Myth #2 - Plan Money is Always Creditor Protected
Fact: Some retirement funds held in employer plans receive exceptionally strong creditor protection under the federal law known as ERISA (Employee Retirement Income Security Act). In order to qualify for this protection, however, the retirement funds have to be held in an ERISA-covered plan account. IRAs, including IRA-based plans like SEP and SIMPLE IRAs, do not receive ERISA protection. On the other hand, defined benefit (pension) plans and 401(k) plans typically do qualify for such protection. There are some exceptions, however, such as the creditor protection of solo 401(k)s. Solo 401(k)s are 401(k) plans that cover a business owner with no employees, or a business owner with no employees and their spouse. Instead of creditor protection under ERISA, retirement funds in these accounts receive whatever protection is afforded to them under the applicable state law.
Myth #3 – General Creditor Protection and Bankruptcy Protection are the Same
Fact: While filing for bankruptcy can help resolve some creditor issues, not all creditor issues warrant or result in filing for bankruptcy. For instance, if you had $1 million dollars in an attachable account (an account available to creditors) and were issued a judgment for $300,000, there wouldn’t be much point to filing for bankruptcy, since you’d clearly still be solvent. On the other hand, if you were issued a similar judgment of $1.5 million, you’d most likely be insolvent and filing for bankruptcy would be worth considering. So why is this so important? Simply because there are different rules that govern the protection of retirement accounts when bankruptcy is filed as opposed to similar situations when bankruptcy is not filed. If you are filing for bankruptcy, there’s a strong - though not absolute - possibility that all of your retirement funds will be protected, regardless of the type of plan they’re currently in, thanks to the Bankruptcy Abuse Prevention and Consumer Protection Act.

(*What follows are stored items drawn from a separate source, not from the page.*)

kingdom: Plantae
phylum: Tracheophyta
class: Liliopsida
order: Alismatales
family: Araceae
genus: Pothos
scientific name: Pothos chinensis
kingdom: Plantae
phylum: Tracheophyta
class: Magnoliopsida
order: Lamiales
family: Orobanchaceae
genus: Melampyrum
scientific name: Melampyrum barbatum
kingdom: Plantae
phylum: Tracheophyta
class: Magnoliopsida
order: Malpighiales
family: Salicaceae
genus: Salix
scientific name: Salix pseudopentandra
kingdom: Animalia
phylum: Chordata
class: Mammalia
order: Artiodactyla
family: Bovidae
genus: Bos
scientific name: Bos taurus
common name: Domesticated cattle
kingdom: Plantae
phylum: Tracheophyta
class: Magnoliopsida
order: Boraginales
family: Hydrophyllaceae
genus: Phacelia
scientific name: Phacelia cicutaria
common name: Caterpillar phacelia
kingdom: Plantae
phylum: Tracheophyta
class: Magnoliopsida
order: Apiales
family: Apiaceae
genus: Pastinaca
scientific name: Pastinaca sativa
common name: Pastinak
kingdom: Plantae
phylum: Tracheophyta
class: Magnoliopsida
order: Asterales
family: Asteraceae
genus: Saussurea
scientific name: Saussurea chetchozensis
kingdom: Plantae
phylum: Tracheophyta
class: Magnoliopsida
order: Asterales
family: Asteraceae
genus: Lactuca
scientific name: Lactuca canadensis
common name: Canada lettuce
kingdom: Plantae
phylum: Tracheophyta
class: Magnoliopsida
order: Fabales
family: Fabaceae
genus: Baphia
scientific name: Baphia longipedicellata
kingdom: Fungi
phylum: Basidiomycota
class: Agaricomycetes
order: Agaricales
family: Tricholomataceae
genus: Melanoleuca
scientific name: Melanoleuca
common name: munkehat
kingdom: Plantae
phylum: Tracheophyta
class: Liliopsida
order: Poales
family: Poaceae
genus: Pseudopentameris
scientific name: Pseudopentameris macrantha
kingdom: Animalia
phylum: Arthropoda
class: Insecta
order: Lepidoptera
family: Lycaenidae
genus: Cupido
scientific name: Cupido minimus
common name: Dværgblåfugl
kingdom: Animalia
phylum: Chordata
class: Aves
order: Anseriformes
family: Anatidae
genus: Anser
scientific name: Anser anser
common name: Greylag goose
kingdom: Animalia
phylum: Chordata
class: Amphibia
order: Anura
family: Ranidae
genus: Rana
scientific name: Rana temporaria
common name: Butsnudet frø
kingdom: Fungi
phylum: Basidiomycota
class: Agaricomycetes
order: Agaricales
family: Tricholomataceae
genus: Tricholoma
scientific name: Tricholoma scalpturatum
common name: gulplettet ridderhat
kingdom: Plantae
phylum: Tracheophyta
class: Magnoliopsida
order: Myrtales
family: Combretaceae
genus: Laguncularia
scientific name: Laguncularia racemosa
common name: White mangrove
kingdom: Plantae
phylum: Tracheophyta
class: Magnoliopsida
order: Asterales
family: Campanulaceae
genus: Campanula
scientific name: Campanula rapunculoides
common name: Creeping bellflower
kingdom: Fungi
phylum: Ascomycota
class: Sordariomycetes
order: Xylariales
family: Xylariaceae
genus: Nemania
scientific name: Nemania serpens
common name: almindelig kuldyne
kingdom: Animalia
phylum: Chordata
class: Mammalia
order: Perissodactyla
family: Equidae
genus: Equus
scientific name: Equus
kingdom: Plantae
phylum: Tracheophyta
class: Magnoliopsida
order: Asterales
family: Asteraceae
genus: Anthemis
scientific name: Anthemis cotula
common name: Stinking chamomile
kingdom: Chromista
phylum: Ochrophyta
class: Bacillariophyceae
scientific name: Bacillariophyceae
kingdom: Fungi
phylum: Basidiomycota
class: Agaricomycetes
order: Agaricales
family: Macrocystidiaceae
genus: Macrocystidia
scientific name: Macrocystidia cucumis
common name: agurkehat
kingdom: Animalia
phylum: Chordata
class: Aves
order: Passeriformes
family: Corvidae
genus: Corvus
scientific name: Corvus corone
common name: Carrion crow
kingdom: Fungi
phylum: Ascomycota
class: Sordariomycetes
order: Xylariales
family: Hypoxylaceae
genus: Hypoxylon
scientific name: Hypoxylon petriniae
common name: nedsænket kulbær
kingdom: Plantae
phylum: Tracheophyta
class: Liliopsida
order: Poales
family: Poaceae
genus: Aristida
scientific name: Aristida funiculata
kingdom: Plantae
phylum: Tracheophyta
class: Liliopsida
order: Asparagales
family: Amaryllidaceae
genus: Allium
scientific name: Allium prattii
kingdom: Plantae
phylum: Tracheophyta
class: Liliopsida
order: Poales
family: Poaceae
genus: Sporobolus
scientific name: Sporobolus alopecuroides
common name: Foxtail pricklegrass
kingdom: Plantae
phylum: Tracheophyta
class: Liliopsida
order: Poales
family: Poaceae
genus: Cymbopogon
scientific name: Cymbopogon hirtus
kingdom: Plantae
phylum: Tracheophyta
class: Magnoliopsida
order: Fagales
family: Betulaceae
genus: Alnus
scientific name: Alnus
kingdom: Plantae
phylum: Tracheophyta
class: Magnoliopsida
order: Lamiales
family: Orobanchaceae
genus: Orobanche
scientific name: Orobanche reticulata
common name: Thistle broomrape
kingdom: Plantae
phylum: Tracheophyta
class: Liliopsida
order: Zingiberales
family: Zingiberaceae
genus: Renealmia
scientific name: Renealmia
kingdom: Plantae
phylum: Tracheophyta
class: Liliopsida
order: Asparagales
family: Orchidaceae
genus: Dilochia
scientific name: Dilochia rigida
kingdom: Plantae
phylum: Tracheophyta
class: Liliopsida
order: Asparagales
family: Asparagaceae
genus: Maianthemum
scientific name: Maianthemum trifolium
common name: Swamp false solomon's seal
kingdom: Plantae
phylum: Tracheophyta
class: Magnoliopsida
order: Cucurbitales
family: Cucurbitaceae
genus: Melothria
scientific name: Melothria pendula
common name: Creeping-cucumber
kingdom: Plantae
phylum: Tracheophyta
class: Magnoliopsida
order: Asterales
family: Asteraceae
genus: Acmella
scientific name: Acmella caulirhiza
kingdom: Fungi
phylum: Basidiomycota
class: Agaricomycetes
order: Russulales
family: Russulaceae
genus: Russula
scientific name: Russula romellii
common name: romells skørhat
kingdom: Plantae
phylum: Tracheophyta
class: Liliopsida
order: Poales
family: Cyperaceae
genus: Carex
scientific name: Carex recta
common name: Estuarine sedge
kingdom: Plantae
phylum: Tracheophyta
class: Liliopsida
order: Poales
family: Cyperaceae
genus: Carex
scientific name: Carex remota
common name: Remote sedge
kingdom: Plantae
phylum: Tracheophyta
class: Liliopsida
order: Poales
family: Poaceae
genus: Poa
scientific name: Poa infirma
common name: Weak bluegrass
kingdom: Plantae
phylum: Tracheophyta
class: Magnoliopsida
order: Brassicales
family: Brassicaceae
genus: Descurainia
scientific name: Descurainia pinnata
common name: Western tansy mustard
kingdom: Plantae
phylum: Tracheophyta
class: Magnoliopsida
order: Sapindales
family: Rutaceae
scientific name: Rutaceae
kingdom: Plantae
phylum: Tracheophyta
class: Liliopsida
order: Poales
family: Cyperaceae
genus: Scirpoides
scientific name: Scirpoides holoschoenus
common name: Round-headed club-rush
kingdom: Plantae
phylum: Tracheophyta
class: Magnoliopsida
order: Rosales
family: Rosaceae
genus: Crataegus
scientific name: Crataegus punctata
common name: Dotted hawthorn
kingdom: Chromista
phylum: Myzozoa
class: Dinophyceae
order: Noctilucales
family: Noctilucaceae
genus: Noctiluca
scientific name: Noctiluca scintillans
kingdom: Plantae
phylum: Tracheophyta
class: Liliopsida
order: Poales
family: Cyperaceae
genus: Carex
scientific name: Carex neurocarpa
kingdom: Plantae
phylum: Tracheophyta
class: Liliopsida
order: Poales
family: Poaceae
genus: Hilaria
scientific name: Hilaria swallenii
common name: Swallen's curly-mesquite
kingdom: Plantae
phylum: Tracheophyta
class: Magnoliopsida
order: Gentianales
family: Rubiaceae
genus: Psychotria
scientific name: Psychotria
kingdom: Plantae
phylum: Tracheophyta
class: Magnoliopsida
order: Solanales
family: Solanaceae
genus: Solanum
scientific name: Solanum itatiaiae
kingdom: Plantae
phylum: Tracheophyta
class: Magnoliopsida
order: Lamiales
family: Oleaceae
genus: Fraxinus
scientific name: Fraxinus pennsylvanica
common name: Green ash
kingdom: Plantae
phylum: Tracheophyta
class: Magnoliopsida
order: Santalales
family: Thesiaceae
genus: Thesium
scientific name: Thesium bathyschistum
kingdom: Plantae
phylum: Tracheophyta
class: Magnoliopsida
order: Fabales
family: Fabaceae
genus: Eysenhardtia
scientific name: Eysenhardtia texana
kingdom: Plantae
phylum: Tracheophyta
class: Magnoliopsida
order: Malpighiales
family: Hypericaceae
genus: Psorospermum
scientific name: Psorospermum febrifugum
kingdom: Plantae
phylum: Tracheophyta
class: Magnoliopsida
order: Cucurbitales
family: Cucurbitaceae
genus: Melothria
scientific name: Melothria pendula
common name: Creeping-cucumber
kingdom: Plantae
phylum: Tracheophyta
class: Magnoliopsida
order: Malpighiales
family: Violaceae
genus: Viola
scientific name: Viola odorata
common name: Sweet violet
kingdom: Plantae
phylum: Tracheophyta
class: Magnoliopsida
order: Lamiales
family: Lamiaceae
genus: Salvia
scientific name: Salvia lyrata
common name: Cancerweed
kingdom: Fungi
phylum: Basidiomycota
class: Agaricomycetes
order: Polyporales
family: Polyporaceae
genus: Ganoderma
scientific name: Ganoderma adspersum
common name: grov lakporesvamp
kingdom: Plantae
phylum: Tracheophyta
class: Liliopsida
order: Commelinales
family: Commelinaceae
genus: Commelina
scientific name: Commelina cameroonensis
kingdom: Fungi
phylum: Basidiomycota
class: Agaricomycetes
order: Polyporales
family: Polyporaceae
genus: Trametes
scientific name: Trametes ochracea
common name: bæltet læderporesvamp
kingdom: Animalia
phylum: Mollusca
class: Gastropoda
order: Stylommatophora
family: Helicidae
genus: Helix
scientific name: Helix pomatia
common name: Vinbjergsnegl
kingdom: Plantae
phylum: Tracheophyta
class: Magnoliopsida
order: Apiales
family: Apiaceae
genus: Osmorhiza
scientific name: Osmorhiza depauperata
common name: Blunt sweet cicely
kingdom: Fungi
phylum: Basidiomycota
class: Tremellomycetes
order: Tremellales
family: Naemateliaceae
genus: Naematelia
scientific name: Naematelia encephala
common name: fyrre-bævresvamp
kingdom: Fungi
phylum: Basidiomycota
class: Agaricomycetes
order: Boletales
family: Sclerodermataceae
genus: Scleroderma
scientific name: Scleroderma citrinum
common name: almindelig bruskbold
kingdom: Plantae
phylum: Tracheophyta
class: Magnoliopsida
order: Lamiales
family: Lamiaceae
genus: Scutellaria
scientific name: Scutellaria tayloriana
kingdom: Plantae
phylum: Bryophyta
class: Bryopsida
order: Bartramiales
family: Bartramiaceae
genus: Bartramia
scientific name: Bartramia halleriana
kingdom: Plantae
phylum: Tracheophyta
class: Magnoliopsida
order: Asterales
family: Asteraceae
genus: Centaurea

Myth #4 – Retirement Account Beneficiaries Have the Same Levels of Protection as Owners
Fact: This one was up for debate for a while, but was finally settled beyond any doubt by the U.S. Supreme Court earlier this summer. In a unanimous, 9-0 decision, the Court ruled that inherited IRAs are not protected in bankruptcy in the same manner that an individual’s own IRAs are. For more information on the case, the Supreme Court’s inherited IRA decision and what planning strategies you may wish to consider now, click here.
Myth # 5 – Plan Money Retains its Creditor Protection When it’s Rolled Over to an IRA
Fact: If money in an ERISA-covered plan account is rolled over to an IRA, the ERISA creditor protection no longer applies. Instead, the creditor protection afforded to IRAs under state law will apply. This rule is often confused with the bankruptcy protection plan funds received when they are rolled over, which is generally retained. In some states, where IRA creditor protection laws are strong, this will have little impact on the safety of your retirement savings. In other states, however, where state-provided IRA creditor protection is not as strong, greater attention to the potential loss of protection should be considered.